### Исходный текст
+++++

Эрих Фромм, цитируя фон Хентига, заходит еще дальше в определении характера, склонного к некрофилии. У аутичного ребенка, хладнокровного и лишенного эмоций, есть вероятность развить склонный к некрофилии характер. Проблема в том, что «характер», согласно Фромму, может проявляться столь многочисленными способами, никогда при этом не уходя в полноценное девиантное поведение, что это можно применить к половине известных нам людей. Такой характер можно увидеть в привычке разламывать спички напополам, в педантичной и «безжизненной» манере говорить, в бледном внешнем виде или в увлечении механизмами. К Нильсену, возможно, здесь относится любовь к черно-белому спектру вместо яркого цвета, но это лишь одна черта среди многих, слишком общих, чтобы делать выводы. Фромм, однако, указывает, что некрофилия – это крайняя степень нарциссизма. В то время как садист все еще остается с людьми и хочет контролировать их, а не уничтожить, некрофилу не хватает даже этого уровня ощущения родства с другими. Некрофилы более нарциссичны, более враждебны, чем садисты. «Их цель – в том, чтобы превращать все живое в мертвую материю, они хотят уничтожить всех и вся, часто даже самих себя, поскольку их враг – сама жизнь».
Подводя итог, некрофил – это не только тот, кто занимается сексом с трупом (вопреки распространенному мнению), но и тот, для кого смерть представляет собой наивысшую красоту. Почему же Нильсена так завораживал акт смерти и почему он стал таким опасным человеком, разумным на первый взгляд, но страдающим, как мы теперь знаем, «расстройством личности»? Вопрос этот до сих пор остается без ответа. Миллионы людей видели своих мертвых дедушек на похоронах и при этом не потеряли над собой контроль. «Люди боятся смерти, как дети боятся гулять в темноте», – писал Френсис Бэкон. Нильсен же, судя по всему, боялся жизни.

+++++

[Извлечённые строки]

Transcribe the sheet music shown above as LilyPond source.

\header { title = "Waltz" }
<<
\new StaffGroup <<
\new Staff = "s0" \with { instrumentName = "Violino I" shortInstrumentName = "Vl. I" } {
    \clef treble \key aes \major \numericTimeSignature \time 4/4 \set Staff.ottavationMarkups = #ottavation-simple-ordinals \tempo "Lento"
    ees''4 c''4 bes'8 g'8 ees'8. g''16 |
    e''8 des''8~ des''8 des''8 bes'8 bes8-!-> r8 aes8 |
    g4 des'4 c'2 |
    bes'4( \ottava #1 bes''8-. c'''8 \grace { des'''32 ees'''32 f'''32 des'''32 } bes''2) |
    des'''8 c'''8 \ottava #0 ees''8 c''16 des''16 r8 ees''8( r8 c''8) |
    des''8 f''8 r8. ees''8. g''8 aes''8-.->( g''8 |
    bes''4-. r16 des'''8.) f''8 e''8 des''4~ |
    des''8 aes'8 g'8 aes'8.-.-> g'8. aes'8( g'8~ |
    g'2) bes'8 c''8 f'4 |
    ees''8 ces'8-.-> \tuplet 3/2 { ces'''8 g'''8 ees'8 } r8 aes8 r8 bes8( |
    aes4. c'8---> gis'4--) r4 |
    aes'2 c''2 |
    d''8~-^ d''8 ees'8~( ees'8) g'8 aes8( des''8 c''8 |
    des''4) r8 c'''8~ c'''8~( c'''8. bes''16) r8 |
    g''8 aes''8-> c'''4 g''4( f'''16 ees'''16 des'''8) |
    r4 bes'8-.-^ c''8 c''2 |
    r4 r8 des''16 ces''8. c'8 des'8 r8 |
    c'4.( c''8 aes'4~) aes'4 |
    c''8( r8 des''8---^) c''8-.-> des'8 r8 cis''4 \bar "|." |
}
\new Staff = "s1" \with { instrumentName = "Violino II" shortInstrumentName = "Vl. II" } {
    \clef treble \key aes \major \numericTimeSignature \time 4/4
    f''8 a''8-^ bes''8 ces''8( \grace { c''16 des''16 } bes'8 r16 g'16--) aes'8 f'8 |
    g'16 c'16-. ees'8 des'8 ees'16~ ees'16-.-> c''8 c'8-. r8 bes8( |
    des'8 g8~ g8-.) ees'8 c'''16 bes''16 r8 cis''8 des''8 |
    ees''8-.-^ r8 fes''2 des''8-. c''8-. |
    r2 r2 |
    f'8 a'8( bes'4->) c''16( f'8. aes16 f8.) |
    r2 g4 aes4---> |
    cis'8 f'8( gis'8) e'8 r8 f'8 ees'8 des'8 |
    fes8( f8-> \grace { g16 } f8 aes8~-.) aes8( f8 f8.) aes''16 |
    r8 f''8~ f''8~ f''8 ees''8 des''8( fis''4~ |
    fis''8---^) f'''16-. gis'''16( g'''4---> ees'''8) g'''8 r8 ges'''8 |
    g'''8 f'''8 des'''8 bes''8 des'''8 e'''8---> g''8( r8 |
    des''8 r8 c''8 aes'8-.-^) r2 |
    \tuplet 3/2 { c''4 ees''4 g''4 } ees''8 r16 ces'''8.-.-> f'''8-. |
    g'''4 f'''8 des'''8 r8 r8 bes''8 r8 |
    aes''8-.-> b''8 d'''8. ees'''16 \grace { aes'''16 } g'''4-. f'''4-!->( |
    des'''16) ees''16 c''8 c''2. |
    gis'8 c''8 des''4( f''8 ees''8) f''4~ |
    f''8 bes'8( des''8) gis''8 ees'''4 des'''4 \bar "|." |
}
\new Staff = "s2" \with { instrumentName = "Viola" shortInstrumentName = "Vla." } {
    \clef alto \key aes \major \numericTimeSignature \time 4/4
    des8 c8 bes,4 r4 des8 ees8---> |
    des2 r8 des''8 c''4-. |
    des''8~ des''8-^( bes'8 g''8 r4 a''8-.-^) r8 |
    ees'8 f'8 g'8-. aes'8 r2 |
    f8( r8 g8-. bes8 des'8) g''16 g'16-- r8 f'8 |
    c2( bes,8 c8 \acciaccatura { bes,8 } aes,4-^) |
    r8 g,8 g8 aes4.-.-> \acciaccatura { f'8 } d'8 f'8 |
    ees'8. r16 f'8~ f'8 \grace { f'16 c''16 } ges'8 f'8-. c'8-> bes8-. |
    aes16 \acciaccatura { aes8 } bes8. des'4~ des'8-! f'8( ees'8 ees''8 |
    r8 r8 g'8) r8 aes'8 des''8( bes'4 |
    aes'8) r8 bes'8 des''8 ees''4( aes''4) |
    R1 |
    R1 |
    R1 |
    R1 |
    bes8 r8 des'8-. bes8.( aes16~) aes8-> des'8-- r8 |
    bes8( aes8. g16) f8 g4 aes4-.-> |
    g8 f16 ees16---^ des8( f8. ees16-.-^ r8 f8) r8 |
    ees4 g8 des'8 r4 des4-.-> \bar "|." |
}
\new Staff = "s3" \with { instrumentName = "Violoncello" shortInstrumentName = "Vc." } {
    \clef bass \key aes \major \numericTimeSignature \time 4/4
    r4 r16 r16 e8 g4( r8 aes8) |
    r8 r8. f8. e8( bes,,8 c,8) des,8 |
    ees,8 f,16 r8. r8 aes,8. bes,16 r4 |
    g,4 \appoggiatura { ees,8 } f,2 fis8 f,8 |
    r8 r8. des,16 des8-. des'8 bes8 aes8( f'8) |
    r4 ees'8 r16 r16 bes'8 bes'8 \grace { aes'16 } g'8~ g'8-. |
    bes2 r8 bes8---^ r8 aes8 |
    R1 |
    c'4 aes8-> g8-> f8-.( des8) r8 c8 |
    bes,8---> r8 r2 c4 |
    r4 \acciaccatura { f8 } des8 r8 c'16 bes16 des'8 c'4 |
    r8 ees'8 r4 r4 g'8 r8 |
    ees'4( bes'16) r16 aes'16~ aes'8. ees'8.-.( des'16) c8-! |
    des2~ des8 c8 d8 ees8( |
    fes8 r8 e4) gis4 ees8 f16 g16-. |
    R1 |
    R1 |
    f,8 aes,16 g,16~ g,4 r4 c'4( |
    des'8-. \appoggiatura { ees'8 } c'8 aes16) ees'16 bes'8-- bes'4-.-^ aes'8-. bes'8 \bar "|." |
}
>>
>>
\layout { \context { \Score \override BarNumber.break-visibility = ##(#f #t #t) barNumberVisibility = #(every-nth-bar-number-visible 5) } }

+++++

Крайней степенью чего, по указанию Фромма в исходном тексте, является некрофилия?

### Ожидаемый ответ
Крайней степенью нарциссизма.